Task objective
The answer should consist of every record, reproduced exactly.

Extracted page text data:
-=-=-
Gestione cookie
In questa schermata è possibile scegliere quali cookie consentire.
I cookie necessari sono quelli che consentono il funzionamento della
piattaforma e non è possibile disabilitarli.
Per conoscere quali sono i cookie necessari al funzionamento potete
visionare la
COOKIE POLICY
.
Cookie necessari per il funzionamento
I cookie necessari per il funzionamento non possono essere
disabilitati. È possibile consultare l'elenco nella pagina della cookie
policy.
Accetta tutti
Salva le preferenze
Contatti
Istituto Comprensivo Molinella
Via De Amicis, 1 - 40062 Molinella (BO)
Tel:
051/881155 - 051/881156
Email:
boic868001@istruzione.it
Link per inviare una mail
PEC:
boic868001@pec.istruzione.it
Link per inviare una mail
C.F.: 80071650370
-=-=-
Finished task
Gestione cookie
In questa schermata è possibile scegliere quali cookie consentire.
I cookie necessari sono quelli che consentono il funzionamento della
piattaforma e non è possibile disabilitarli.
Per conoscere quali sono i cookie necessari al funzionamento potete
visionare la
COOKIE POLICY
.
Cookie necessari per il funzionamento
I cookie necessari per il funzionamento non possono essere
disabilitati. È possibile consultare l'elenco nella pagina della cookie
policy.
Accetta tutti
Salva le preferenze
Contatti
Istituto Comprensivo Molinella
Via De Amicis, 1 - 40062 Molinella (BO)
Tel:
051/881155 - 051/881156
Email:
boic868001@istruzione.it
Link per inviare una mail
PEC:
boic868001@pec.istruzione.it
Link per inviare una mail
C.F.: 80071650370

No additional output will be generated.